Isso poderia levar a um sistema de monitoramento em tempo real, diz ele, onde os dados sobre operações normais seriam constantemente comparados com os dados atuais, determinando a tendência. "Estamos caminhando para a normalidade ou para eventos extremos?" Identificar sinais de problemas iminentes poderia permitir medidas preventivas, como a redistribuição antecipada de aeronaves de reserva para áreas com problemas previstos.

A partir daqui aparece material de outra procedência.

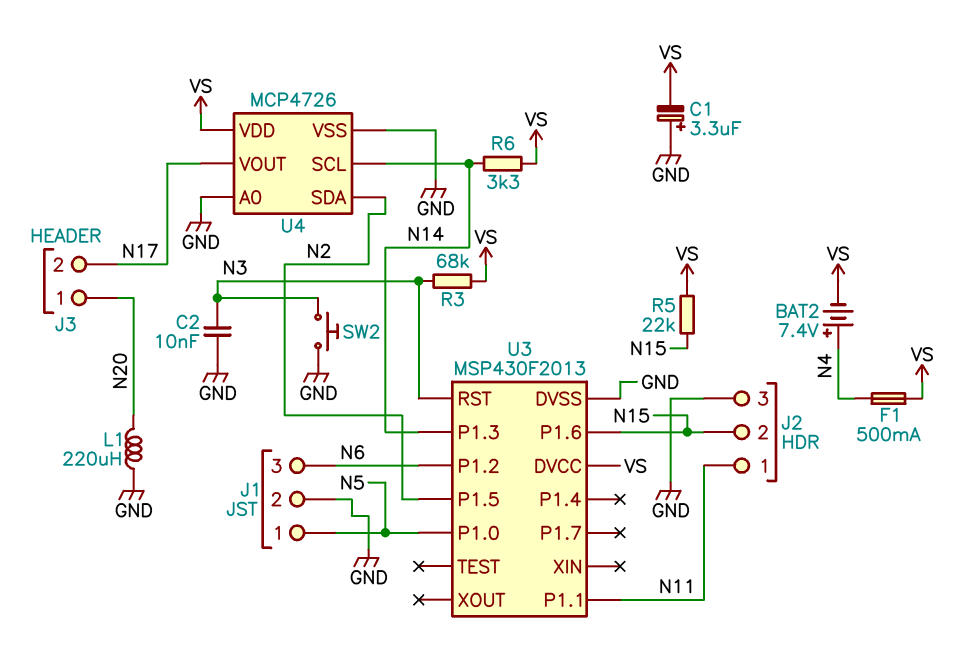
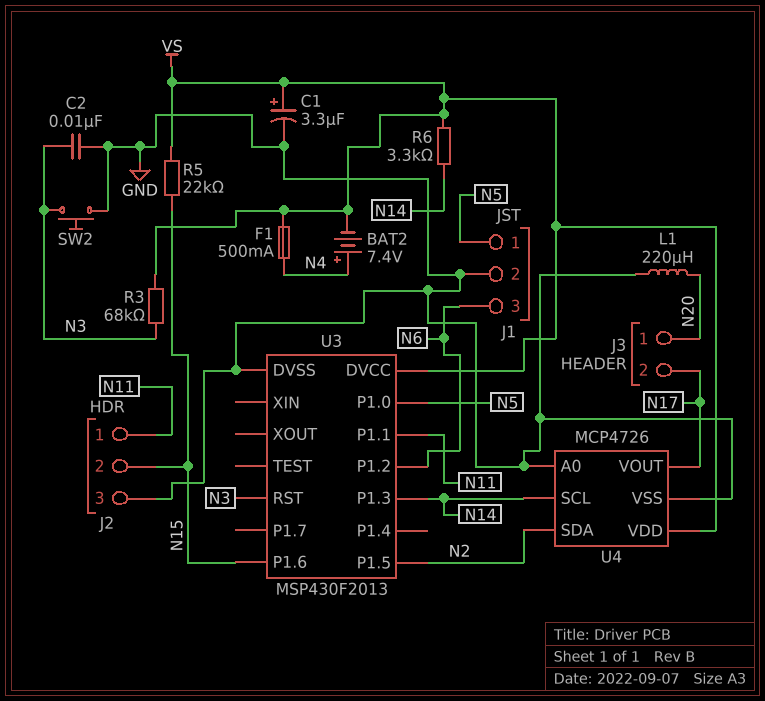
C1: 3.3uF (plus GND, minus VS) -> 3.3uF (plus VS, minus GND)

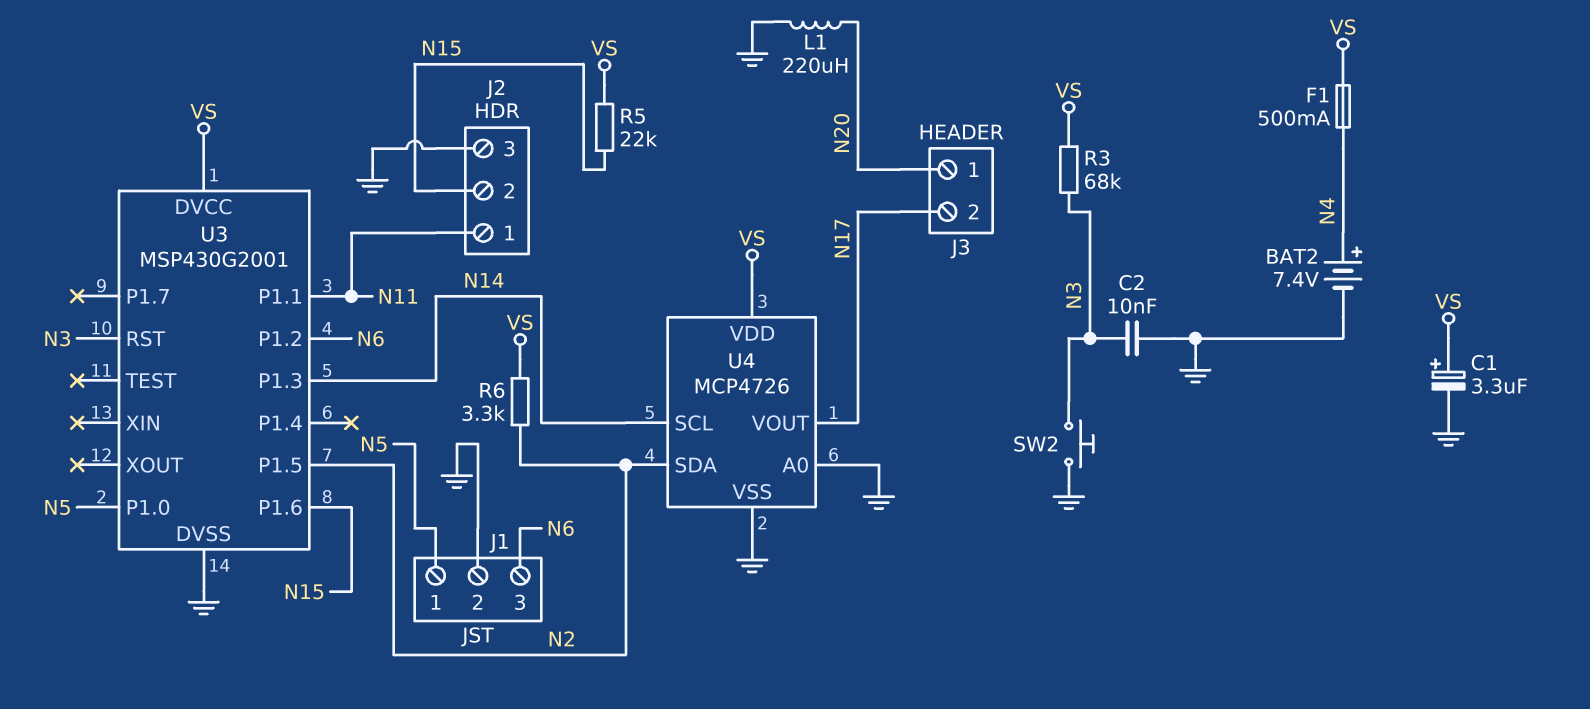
BAT2: 7.4V (plus N4, minus VS) -> 7.4V (plus N4, minus GND)
R6: 3.3k (N14, VS) -> 3.3k (N2, VS)
U3: MSP430F2013 -> MSP430G2001

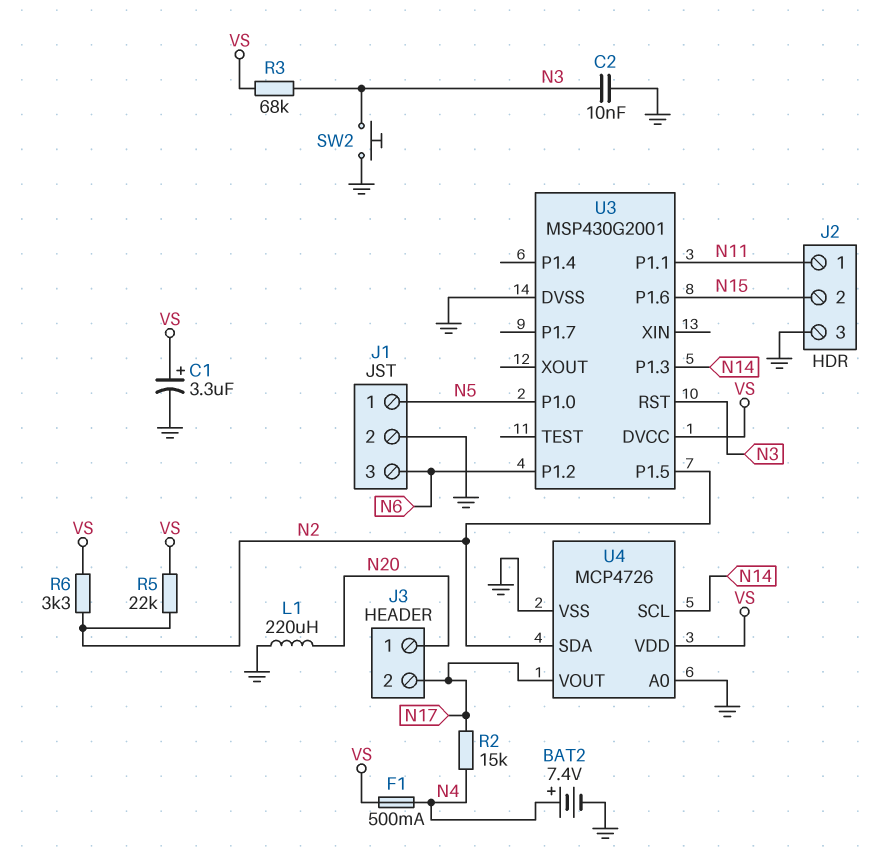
R2: none -> 15k (N4, N17)
R5: 22k (N15, VS) -> 22k (N2, VS)

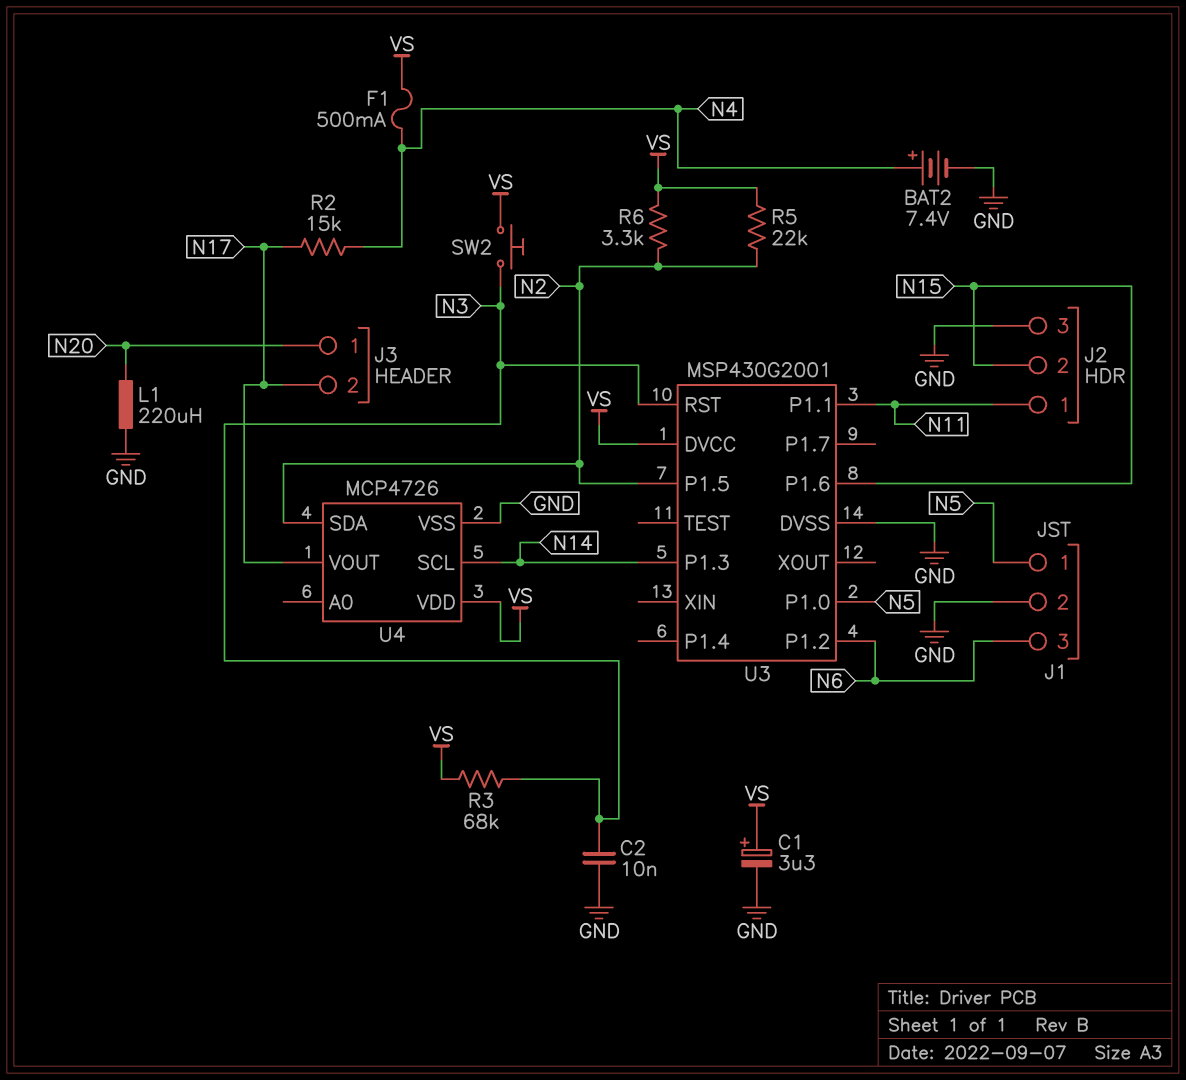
SW2: button (GND, N3) -> button (N3, VS)
U4 pin A0: GND -> none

O trabalho de desenvolvimento desses sistemas está em andamento em seu laboratório, diz Fan. Enquanto isso, eles produziram uma ferramenta de código aberto para analisar sistemas de falhas, chamada CalNF, que está disponível para qualquer pessoa usar. Dawson, que obteve seu doutorado no ano passado, está trabalhando como pós-doutorando para aplicar os métodos desenvolvidos neste trabalho à compreensão de falhas em redes elétricas.
A equipe de pesquisa também incluiu Max Li, da Universidade de Michigan, e Van Tran, da Universidade Harvard. O trabalho foi apoiado pela NASA, pelo Escritório de Pesquisa Científica da Força Aérea e pelo programa MIT-DSTA.